Pull every line holding the word "Satisfaction" out of the data and copy it.
== Records for the task
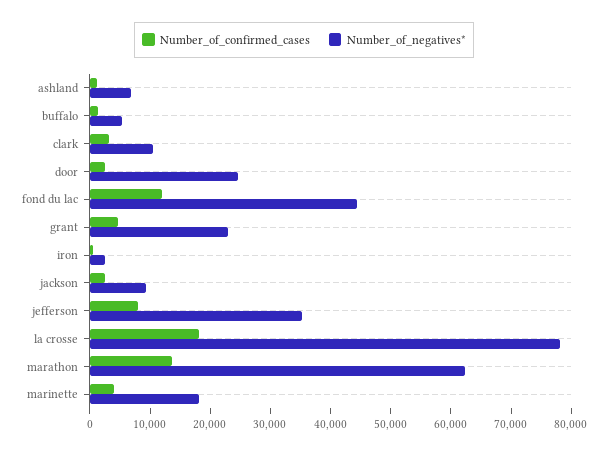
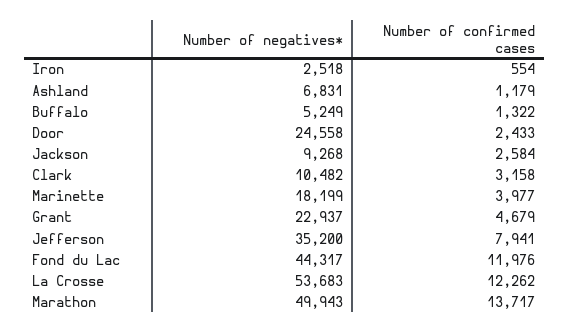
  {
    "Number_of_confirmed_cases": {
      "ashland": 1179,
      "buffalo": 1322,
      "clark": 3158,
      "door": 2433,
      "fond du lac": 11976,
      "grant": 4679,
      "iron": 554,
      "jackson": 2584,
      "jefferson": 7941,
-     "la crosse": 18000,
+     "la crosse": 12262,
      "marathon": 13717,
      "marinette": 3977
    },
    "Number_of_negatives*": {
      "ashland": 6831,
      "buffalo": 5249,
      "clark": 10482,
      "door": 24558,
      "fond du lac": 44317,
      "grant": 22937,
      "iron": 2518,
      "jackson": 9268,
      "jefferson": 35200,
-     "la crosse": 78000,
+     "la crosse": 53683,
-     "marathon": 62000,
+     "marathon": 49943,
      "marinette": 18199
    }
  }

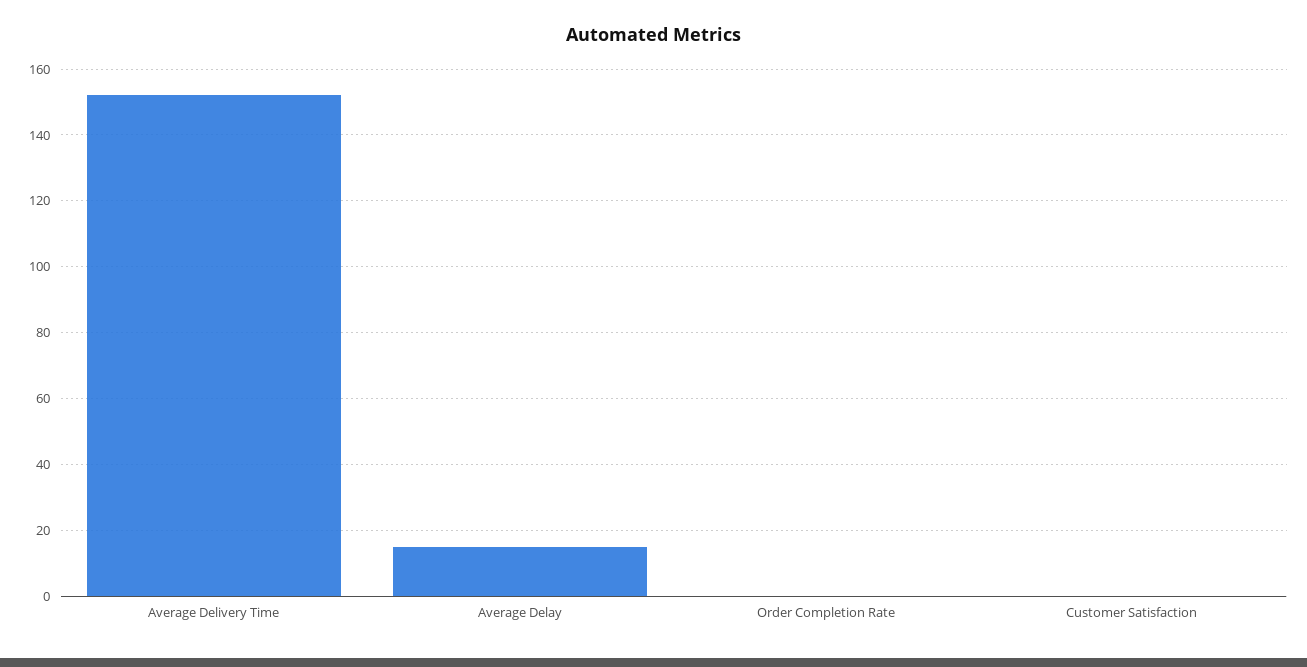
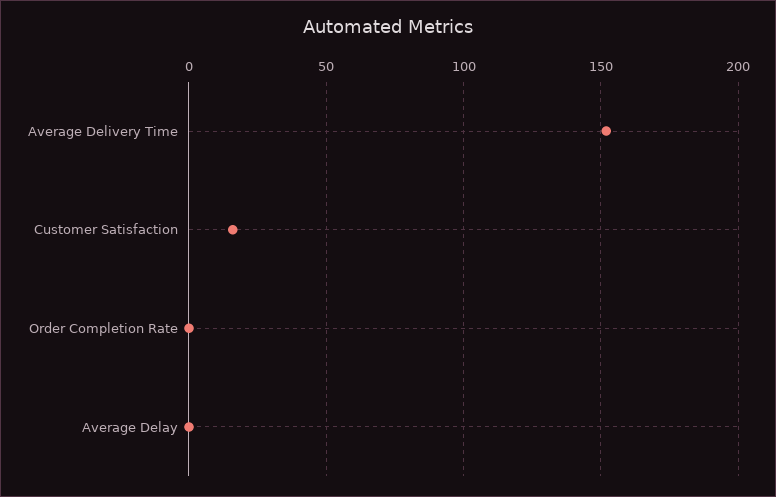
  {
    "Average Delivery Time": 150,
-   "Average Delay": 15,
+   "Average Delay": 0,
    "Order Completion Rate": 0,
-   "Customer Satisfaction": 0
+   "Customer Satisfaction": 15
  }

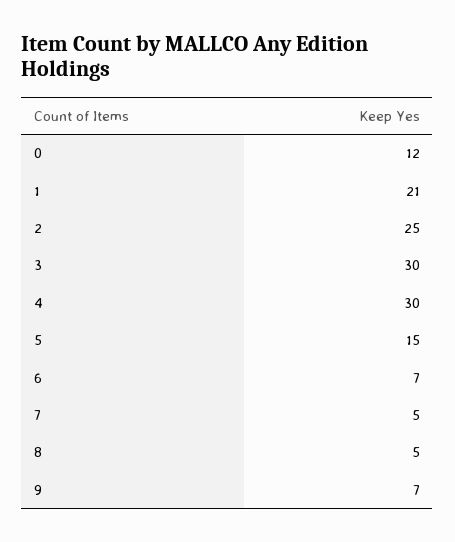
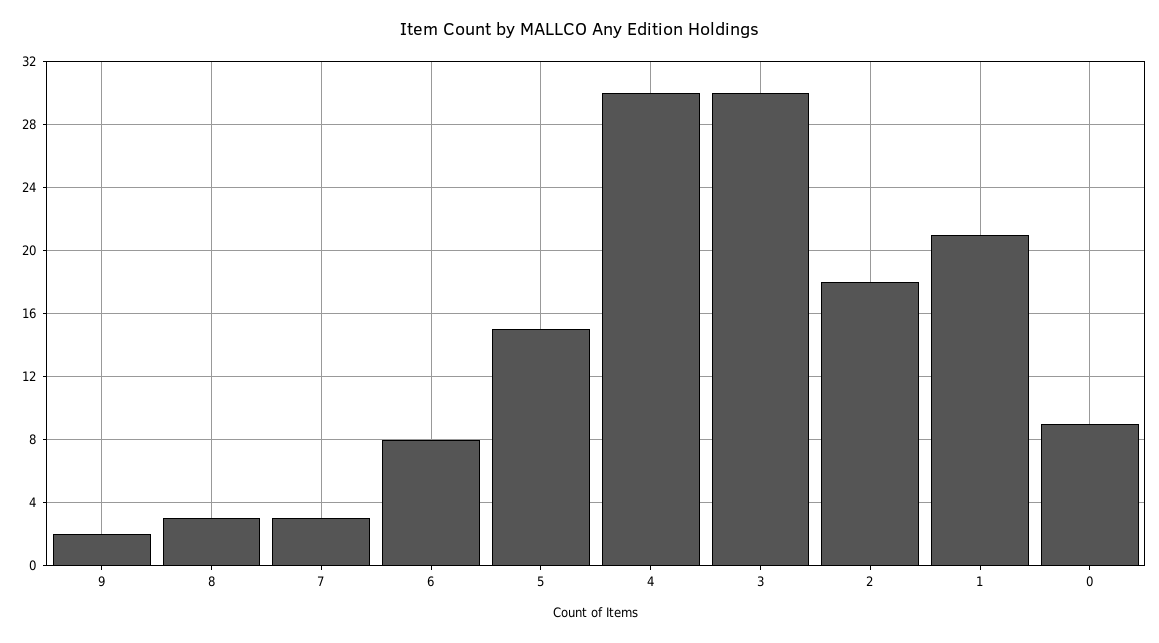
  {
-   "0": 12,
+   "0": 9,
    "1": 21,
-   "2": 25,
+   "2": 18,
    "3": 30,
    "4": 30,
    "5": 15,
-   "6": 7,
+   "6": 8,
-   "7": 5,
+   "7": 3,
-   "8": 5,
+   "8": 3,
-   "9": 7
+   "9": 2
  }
====
§ Answer space
-   "Customer Satisfaction": 0
+   "Customer Satisfaction": 15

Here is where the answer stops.